I’m selling my 2006 Altima se-r and it has 100.9k miles, and is in great condition inside and out. Everything works and it works good, it’s reliable. It’s an automatic. I’m looking for around $8000, but people are KBB the car and it only says around 5k, but I do not believe they take in account the rarity of these so I think my price is better, and a fair price would be around $7250. Can anyone tell me a fair price for my car?


----------



## Zac Edmonson (Jul 26, 2018)

I bought my 06 SER last Dec and only paid $2600. The blue book on them isn't as much as youd think but I love my car unfortunately it isn't running as of not more than a week ago and I can't figure out what's wrong with it


----------



## rogoman (Dec 16, 2004)

Zachpass said:


> I’m selling my 2006 Altima se-r and it has 100.9k miles, and is in great condition inside and out. Everything works and it works good, it’s reliable. It’s an automatic. I’m looking for around $8000, but people are KBB the car and it only says around 5k, but I do not believe they take in account the rarity of these so I think my price is better, and a fair price would be around $7250. Can anyone tell me a fair price for my car?

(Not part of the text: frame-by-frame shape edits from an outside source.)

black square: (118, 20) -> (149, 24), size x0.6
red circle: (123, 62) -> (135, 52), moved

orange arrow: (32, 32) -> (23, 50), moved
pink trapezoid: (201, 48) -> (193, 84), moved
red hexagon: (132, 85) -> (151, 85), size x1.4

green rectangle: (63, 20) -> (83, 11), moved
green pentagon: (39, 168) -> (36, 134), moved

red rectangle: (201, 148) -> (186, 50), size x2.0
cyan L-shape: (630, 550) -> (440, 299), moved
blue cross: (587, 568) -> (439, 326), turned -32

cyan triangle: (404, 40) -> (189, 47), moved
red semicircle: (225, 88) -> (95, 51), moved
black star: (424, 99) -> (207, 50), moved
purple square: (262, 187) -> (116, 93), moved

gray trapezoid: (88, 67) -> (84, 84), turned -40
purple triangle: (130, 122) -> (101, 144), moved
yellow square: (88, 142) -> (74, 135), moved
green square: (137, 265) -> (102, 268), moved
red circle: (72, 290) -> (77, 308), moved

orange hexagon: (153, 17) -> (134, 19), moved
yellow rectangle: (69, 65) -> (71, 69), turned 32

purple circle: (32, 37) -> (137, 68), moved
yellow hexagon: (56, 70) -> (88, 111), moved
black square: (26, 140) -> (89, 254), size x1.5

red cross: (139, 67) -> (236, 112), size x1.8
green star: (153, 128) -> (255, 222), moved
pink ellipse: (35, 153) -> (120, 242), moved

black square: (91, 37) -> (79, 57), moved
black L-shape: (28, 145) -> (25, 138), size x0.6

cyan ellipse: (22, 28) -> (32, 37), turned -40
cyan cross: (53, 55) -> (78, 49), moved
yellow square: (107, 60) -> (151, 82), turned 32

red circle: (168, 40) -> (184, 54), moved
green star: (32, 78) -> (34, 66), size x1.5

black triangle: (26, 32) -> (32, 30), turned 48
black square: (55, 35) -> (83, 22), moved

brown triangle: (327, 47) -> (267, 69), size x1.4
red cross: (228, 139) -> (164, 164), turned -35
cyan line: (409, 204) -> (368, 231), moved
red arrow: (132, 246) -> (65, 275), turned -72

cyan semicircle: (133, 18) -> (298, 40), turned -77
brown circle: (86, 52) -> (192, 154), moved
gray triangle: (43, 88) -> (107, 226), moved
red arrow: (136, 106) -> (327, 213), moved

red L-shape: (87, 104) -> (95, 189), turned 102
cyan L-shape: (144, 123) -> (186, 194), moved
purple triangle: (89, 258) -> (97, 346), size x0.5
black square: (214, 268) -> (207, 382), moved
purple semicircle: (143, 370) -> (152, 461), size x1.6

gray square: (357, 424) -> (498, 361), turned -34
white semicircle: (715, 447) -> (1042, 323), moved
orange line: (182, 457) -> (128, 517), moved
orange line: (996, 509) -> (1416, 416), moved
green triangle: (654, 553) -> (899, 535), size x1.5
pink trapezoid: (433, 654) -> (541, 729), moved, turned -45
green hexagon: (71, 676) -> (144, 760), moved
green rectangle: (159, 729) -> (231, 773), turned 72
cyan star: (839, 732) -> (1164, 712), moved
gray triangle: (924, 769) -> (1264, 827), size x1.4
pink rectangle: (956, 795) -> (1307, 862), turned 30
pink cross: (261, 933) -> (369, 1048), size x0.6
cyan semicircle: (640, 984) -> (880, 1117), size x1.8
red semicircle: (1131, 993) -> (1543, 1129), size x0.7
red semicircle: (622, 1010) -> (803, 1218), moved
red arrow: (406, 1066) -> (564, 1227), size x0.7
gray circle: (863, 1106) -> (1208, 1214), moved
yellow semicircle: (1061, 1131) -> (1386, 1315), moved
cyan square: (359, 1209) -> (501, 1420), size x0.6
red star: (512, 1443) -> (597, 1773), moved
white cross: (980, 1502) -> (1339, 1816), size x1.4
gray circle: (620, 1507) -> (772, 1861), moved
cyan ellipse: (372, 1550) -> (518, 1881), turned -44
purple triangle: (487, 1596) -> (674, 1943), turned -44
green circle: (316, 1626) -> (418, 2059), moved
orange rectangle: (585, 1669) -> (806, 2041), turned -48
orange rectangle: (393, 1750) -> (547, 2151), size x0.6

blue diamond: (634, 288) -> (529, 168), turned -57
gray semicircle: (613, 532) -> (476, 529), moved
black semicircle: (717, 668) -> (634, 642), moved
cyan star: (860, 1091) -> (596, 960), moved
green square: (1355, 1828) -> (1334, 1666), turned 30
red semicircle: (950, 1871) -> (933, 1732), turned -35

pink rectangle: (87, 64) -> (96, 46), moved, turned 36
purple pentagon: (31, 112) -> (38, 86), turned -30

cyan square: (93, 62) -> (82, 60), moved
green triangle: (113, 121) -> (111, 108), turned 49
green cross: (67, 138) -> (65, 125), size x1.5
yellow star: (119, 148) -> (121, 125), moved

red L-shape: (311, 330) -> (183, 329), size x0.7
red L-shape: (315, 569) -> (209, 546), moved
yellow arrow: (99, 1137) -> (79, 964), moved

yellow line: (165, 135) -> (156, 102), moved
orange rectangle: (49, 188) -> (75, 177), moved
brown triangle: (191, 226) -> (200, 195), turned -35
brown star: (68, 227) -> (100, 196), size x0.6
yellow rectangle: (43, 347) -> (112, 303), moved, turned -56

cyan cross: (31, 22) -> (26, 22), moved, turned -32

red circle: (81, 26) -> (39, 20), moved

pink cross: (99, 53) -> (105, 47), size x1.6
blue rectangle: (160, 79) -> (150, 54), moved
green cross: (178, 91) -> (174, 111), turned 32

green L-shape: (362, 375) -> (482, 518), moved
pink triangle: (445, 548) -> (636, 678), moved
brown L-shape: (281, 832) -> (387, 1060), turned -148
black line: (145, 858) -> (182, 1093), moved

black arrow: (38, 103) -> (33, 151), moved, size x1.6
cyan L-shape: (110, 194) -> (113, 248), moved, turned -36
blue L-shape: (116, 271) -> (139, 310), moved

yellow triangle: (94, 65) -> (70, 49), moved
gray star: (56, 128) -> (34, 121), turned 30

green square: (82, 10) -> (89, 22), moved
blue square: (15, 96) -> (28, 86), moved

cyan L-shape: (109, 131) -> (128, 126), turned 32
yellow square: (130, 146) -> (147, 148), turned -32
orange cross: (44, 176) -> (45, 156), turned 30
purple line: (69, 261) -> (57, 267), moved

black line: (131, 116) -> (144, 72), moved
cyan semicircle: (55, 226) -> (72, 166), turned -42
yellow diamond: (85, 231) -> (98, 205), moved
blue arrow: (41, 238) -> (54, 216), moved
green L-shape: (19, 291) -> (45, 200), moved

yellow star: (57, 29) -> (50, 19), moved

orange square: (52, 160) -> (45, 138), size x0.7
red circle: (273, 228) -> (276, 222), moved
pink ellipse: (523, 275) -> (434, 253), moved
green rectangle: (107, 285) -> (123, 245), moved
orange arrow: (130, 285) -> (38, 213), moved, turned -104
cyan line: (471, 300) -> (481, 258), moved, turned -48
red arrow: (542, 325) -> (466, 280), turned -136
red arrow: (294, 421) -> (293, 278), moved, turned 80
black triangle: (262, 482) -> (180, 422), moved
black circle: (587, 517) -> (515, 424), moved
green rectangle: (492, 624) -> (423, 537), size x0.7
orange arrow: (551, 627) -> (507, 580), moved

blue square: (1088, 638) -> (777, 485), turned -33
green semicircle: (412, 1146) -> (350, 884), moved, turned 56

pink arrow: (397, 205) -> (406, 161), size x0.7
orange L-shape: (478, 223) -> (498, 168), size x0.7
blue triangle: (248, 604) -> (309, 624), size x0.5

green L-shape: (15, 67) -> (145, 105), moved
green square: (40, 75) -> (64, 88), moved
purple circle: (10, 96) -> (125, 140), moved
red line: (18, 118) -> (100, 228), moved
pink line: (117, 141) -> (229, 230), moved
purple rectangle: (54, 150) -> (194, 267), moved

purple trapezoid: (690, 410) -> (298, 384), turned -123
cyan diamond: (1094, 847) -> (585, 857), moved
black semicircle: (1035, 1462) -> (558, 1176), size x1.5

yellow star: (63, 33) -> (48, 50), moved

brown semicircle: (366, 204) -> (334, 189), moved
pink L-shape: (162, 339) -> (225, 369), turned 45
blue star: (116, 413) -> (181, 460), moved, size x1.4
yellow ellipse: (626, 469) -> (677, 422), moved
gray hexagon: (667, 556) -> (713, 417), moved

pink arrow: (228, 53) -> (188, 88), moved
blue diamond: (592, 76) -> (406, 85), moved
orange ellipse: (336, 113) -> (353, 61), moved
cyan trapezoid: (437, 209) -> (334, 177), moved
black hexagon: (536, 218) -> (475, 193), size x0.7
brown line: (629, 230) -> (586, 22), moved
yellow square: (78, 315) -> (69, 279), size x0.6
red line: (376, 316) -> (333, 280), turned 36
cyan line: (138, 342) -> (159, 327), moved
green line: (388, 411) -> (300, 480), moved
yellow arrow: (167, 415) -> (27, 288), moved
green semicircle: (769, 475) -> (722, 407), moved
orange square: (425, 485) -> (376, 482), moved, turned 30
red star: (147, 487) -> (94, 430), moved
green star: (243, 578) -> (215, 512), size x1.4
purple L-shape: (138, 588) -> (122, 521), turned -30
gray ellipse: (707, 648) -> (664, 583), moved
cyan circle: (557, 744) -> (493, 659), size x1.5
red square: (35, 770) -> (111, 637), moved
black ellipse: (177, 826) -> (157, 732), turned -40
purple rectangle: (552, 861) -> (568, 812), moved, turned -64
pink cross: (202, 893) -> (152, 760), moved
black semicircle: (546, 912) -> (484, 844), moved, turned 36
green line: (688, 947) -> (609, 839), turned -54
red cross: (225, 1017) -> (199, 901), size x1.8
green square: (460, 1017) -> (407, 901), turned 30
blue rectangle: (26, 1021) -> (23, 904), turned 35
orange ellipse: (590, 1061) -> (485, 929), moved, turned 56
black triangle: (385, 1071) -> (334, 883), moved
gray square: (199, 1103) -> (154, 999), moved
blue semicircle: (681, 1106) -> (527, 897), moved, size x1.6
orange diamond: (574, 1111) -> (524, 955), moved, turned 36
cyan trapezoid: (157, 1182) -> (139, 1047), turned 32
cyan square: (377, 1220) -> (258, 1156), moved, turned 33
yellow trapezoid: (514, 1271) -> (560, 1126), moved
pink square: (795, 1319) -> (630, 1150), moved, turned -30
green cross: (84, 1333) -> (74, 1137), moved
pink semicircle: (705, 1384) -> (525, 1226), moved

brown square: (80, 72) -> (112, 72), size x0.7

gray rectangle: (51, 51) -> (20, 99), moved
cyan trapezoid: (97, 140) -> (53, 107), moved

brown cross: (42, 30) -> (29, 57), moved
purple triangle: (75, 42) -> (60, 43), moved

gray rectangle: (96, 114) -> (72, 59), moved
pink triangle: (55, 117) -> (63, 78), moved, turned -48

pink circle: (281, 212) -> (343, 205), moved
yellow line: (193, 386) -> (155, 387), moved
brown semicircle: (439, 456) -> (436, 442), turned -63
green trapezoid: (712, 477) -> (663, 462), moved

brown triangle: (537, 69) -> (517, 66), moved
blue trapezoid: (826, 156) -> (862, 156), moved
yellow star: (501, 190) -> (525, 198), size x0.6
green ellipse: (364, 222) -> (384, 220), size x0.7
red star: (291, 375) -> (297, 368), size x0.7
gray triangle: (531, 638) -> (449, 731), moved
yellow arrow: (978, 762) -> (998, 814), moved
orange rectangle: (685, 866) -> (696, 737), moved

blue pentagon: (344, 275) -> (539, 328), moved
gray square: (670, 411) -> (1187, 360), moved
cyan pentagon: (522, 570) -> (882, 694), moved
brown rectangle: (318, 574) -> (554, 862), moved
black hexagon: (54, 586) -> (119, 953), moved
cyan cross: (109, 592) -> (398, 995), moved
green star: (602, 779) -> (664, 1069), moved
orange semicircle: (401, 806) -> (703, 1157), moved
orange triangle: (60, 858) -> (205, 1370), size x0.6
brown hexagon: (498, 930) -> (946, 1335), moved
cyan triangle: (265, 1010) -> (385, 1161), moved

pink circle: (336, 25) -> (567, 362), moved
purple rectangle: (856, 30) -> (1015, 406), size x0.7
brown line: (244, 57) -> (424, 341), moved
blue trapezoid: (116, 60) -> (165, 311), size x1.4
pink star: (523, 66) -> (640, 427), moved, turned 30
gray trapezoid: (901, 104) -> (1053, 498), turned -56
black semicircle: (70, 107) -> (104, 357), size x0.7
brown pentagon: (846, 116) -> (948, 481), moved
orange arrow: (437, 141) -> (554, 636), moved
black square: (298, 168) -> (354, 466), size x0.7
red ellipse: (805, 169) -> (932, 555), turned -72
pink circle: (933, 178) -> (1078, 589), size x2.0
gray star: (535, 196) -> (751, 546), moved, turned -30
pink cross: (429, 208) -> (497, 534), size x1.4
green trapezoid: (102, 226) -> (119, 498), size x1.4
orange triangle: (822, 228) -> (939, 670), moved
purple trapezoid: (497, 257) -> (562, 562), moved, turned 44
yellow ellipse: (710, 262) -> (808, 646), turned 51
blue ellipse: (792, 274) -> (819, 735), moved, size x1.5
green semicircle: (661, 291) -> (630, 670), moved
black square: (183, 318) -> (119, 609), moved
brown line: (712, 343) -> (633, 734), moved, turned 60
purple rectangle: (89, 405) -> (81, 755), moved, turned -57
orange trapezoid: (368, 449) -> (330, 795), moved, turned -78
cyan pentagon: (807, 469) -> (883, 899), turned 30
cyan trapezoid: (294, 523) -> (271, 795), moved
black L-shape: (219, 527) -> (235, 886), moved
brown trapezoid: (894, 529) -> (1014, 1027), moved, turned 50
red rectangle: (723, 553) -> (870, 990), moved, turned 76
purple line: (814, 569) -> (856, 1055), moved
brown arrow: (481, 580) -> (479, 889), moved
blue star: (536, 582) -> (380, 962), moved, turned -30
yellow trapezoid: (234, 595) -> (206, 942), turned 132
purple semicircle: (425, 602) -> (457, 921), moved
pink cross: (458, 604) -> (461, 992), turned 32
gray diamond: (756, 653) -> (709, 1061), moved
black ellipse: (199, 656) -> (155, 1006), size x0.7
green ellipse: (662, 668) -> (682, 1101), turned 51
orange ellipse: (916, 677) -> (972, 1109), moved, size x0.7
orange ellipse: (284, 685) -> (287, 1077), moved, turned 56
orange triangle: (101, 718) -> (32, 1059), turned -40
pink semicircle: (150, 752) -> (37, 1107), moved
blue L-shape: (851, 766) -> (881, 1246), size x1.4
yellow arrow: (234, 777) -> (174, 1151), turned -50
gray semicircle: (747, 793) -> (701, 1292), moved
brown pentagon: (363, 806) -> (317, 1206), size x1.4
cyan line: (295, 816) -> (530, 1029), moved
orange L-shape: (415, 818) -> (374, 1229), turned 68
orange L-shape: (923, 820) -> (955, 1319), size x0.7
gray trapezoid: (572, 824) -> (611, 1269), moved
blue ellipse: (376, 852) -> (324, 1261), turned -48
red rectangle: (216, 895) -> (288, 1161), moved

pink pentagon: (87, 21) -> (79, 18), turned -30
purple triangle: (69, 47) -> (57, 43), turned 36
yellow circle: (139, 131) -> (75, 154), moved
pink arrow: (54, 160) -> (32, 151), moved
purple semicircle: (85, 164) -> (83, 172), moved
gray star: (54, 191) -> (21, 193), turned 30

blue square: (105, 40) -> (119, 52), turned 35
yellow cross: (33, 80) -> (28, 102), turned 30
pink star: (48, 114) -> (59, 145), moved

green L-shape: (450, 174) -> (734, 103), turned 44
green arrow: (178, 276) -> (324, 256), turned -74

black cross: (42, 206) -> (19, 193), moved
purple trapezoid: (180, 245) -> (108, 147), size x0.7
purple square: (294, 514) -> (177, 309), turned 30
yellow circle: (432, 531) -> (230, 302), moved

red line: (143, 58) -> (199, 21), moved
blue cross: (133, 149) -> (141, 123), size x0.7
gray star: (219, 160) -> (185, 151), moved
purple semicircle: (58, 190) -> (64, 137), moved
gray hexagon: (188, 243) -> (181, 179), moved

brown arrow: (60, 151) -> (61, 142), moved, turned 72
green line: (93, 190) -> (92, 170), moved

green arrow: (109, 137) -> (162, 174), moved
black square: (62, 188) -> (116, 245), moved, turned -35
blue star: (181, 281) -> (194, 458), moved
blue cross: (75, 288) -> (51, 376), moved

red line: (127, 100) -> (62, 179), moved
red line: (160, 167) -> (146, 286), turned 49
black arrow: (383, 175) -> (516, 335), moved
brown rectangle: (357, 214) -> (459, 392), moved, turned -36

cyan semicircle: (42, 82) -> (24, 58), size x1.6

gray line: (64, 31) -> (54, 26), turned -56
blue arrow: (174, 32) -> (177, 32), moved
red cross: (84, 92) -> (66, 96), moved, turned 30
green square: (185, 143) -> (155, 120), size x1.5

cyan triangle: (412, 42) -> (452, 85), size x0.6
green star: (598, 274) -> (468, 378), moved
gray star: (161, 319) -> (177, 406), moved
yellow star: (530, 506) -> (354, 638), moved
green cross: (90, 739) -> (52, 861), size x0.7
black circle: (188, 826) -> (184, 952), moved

N.A.D.A lists the car as "clean retail" for $6350. The most a Nissan dealer will give you for "trade-in" is $4350; for a dealer to qualify your car as a CPO, it must be: 6 model years maximum or newer and have fewer than 80,000 miles. You're best bet is a private sale. If your car is in great shape as you state, why not just keep it; this way you're getting your money's worth over the long run; economically a smart thing to do.


----------